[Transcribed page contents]
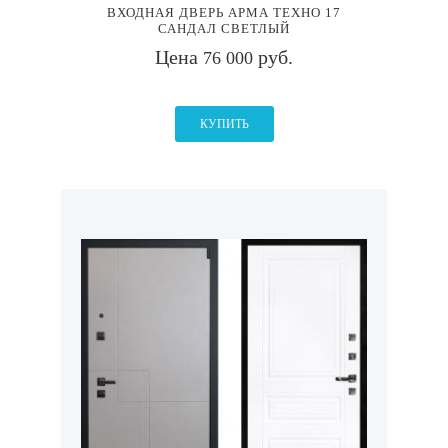
ВХОДНАЯ ДВЕРЬ АРМА ТЕХНО 17
САНДАЛ СВЕТЛЫЙ
Цена
руб.
76 000
КУПИТЬ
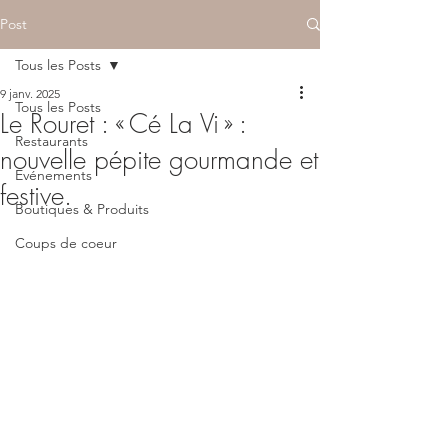
Post
Tous les Posts
9 janv. 2025
Tous les Posts
Le Rouret : « Cé La Vi » :
Restaurants
nouvelle pépite gourmande et
Evénements
festive.
Boutiques & Produits
Coups de coeur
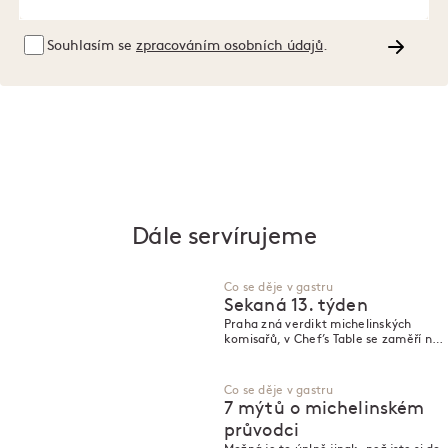
Souhlasím se
zpracováním osobních údajů
.
Dále servírujeme
Co se děje v gastru
Sekaná 13. týden
Praha zná verdikt michelinských
komisařů, v Chef’s Table se zaměří na
cukráře a zpracovávat maso od
čumáčku po ocásek není jen tak.
Co se děje v gastru
7 mýtů o michelinském
průvodci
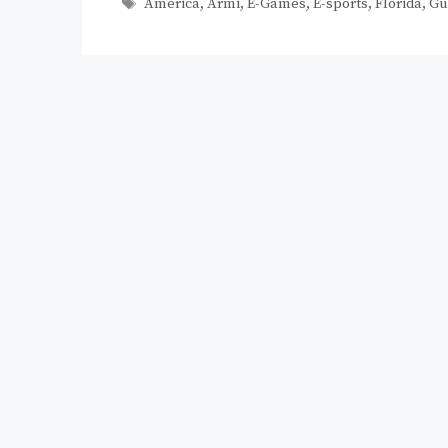
America
,
Armi
,
E-Games
,
E-sports
,
Florida
,
Gu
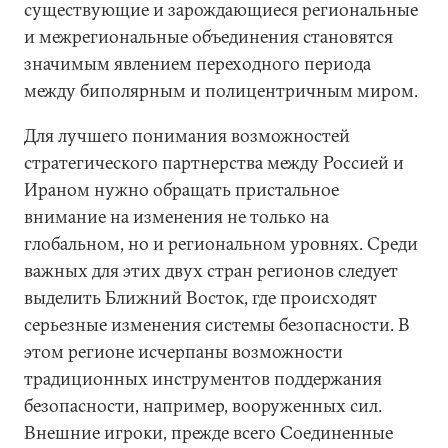
существующие и зарождающиеся региональные
и межрегиональные объединения становятся
значимым явлением переходного периода
между биполярным и полицентричным миром.
Для лучшего понимания возможностей
стратегического партнерства между Россией и
Ираном нужно обращать пристальное
внимание на изменения не только на
глобальном, но и региональном уровнях. Среди
важных для этих двух стран регионов следует
выделить Ближний Восток, где происходят
серьезные изменения системы безопасности. В
этом регионе исчерпаны возможности
традиционных инструментов поддержания
безопасности, например, вооруженных сил.
Внешние игроки, прежде всего Соединенные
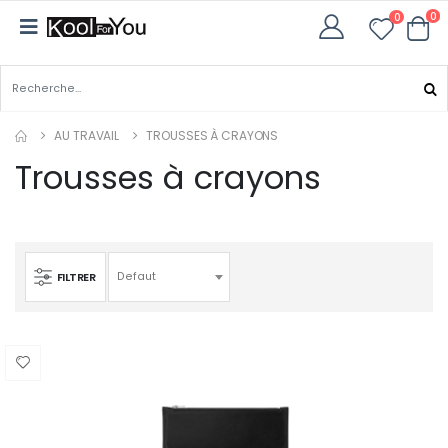
0
0
AU TRAVAIL
TROUSSES À CRAYONS
Trousses à crayons
FILTRER
Defaut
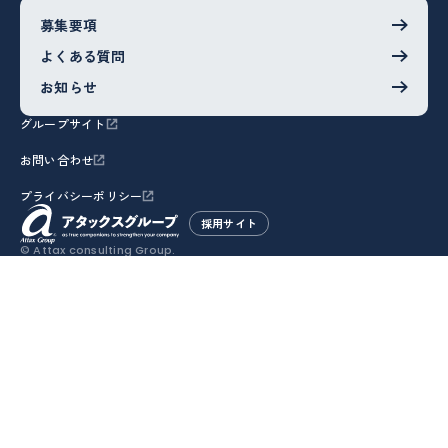
募集要項
よくある質問
お知らせ
グループサイト
お問い合わせ
プライバシーポリシー
採用サイト
© Attax consulting Group.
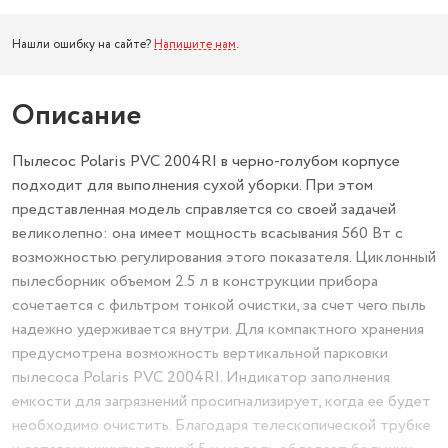
Нашли ошибку на сайте?
Напишите нам
.
Описание
Пылесос Polaris PVC 2004RI в черно-голубом корпусе
подходит для выполнения сухой уборки. При этом
представленная модель справляется со своей задачей
великолепно: она имеет мощность всасывания 560 Вт с
возможностью регулирования этого показателя. Циклонный
пылесборник объемом 2.5 л в конструкции прибора
сочетается с фильтром тонкой очистки, за счет чего пыль
надежно удерживается внутри. Для компактного хранения
предусмотрена возможность вертикальной парковки
пылесоса Polaris PVC 2004RI. Индикатор заполнения
емкости для загрязнений просигнализирует, когда ее будет
необходимо очистить. Благодаря телескопической трубке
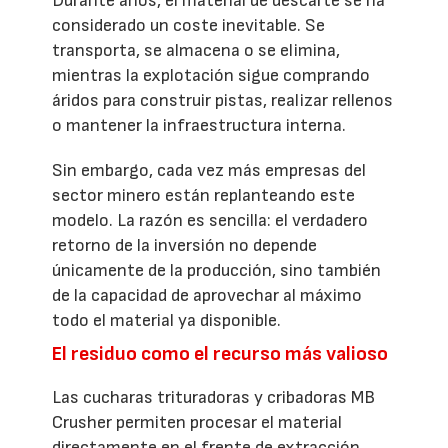
Durante años, el material de descarte se ha
considerado un coste inevitable. Se
transporta, se almacena o se elimina,
mientras la explotación sigue comprando
áridos para construir pistas, realizar rellenos
o mantener la infraestructura interna.
Sin embargo, cada vez más empresas del
sector minero están replanteando este
modelo. La razón es sencilla: el verdadero
retorno de la inversión no depende
únicamente de la producción, sino también
de la capacidad de aprovechar al máximo
todo el material ya disponible.
El residuo como el recurso más valioso
Las cucharas trituradoras y cribadoras MB
Crusher permiten procesar el material
directamente en el frente de extracción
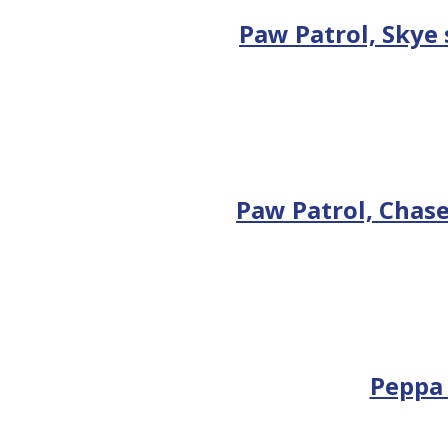
Paw Patrol, Skye
Paw Patrol, Chas
Peppa 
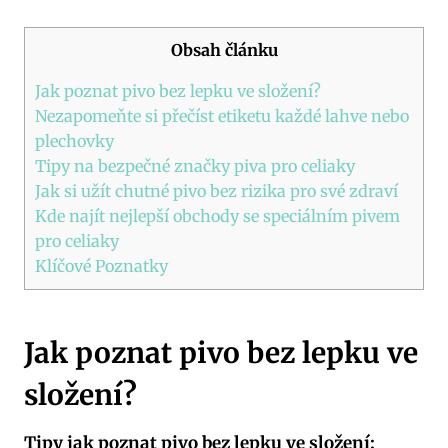
Obsah článku
Jak poznat pivo bez lepku ve složení?
Nezapomeňte si přečíst etiketu každé lahve nebo
plechovky
Tipy na bezpečné značky piva pro celiaky
Jak si užít chutné pivo bez rizika pro své zdraví
Kde najít nejlepší obchody se speciálním pivem
pro celiaky
Klíčové Poznatky
Jak poznat pivo bez lepku ve
složení?
Tipy jak poznat pivo bez lepku ve složení:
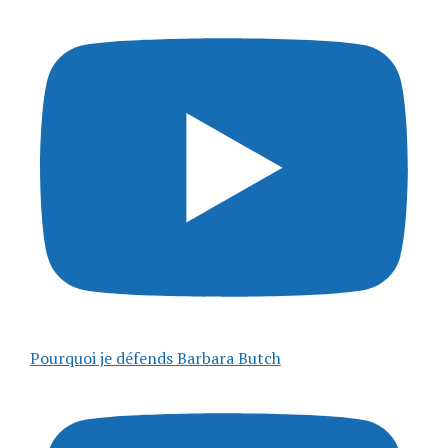
Pourquoi je défends Barbara Butch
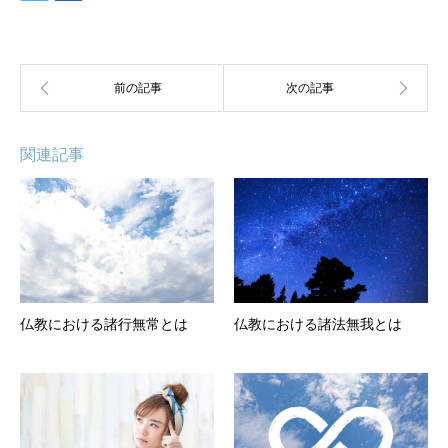
関連記事
仏教における諸行無常とは
仏教における諸法無我とは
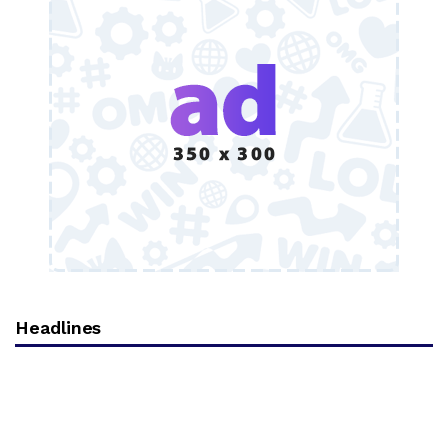
Headlines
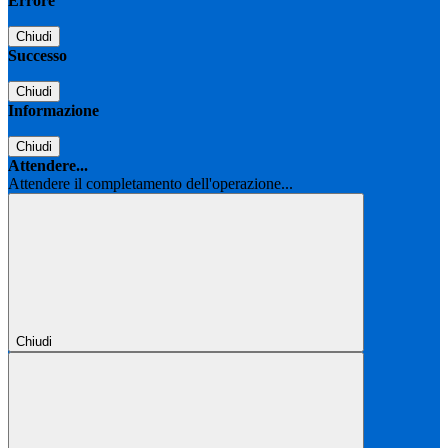
Errore
Chiudi
Successo
Chiudi
Informazione
Chiudi
Attendere...
Attendere il completamento dell'operazione...
Chiudi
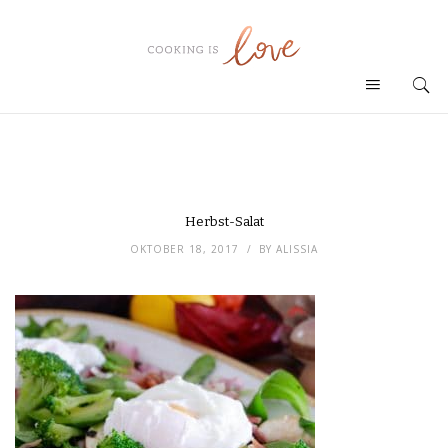
Herbst-Salat
OKTOBER 18, 2017
BY
ALISSIA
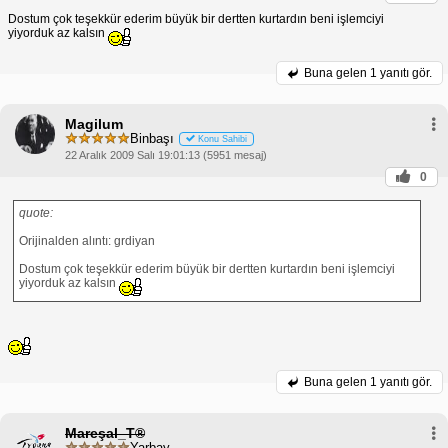
Dostum çok teşekkür ederim büyük bir dertten kurtardın beni işlemciyi
yiyorduk az kalsın
Buna gelen
1 yanıtı gör.
Magilum
Binbaşı
Konu Sahibi
22 Aralık 2009 Salı 19:01:13 (5951 mesaj)
0
quote:
Orijinalden alıntı: grdiyan
Dostum çok teşekkür ederim büyük bir dertten kurtardın beni işlemciyi
yiyorduk az kalsın
Buna gelen
1 yanıtı gör.
Mareşal_T®
Yarbay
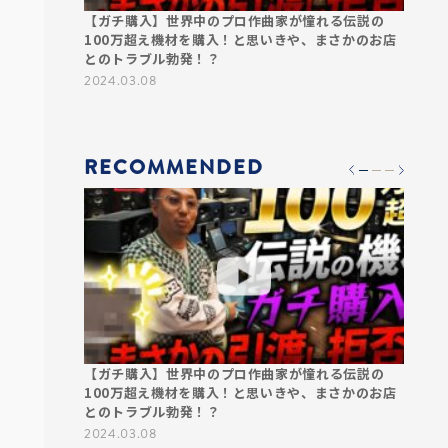
んでレコーデ
【ガチ購入】世界中のプロ作曲家が憧れる伝説の
【衝撃
普段表に出な
100万超え機材を購入！と思いきや、まさかのお店
ん！？
やプロデュー
とのトラブル勃発！？
プロの
ンリーの作曲家
2024.03.08
2024.0
RECOMMENDED
？今まで誰も
【ガチ購入】世界中のプロ作曲家が憧れる伝説の
【衝撃
された深いワ
100万超え機材を購入！と思いきや、まさかのお店
ん！？
初採用の日も
とのトラブル勃発！？
プロの
学校ch
2024.03.08
2024.0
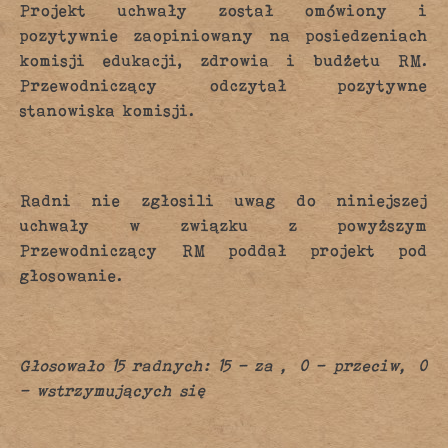
Projekt uchwały został omówiony i
pozytywnie zaopiniowany na posiedzeniach
komisji edukacji, zdrowia i budżetu RM.
Przewodniczący odczytał pozytywne
stanowiska komisji.
Radni nie zgłosili uwag do niniejszej
uchwały w związku z powyższym
Przewodniczący RM poddał projekt pod
głosowanie.
Głosowało 15 radnych: 15 – za , 0 – przeciw, 0
– wstrzymujących się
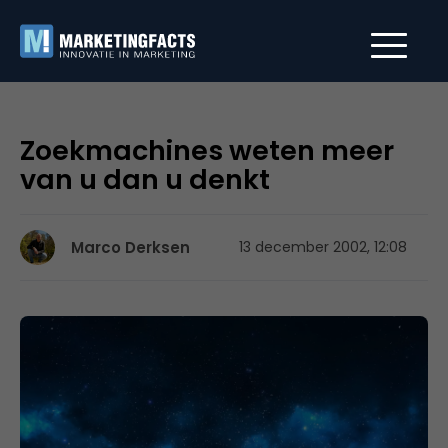
Zoekmachines weten meer
van u dan u denkt
Marco Derksen
13 december 2002, 12:08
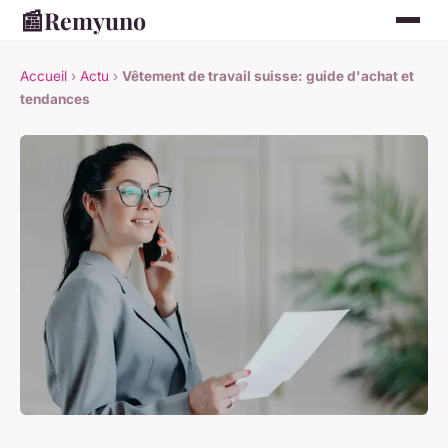
📰
Remyuno
Accueil
›
Actu
›
Vêtement de travail suisse: guide d'achat et
tendances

WHAT THE TASK REQUIRES: Skip the pictures. Restate exactly the lines from the start of the entries through the line containing "Dále servírujeme", both ends included.

OUTPUT:
ВХОДНАЯ ДВЕРЬ АРМА ТЕХНО 17
САНДАЛ СВЕТЛЫЙ
Цена
руб.
76 000
КУПИТЬ
Post
Tous les Posts
9 janv. 2025
Tous les Posts
Le Rouret : « Cé La Vi » :
Restaurants
nouvelle pépite gourmande et
Evénements
festive.
Boutiques & Produits
Coups de coeur
Souhlasím se
zpracováním osobních údajů
.
Dále servírujeme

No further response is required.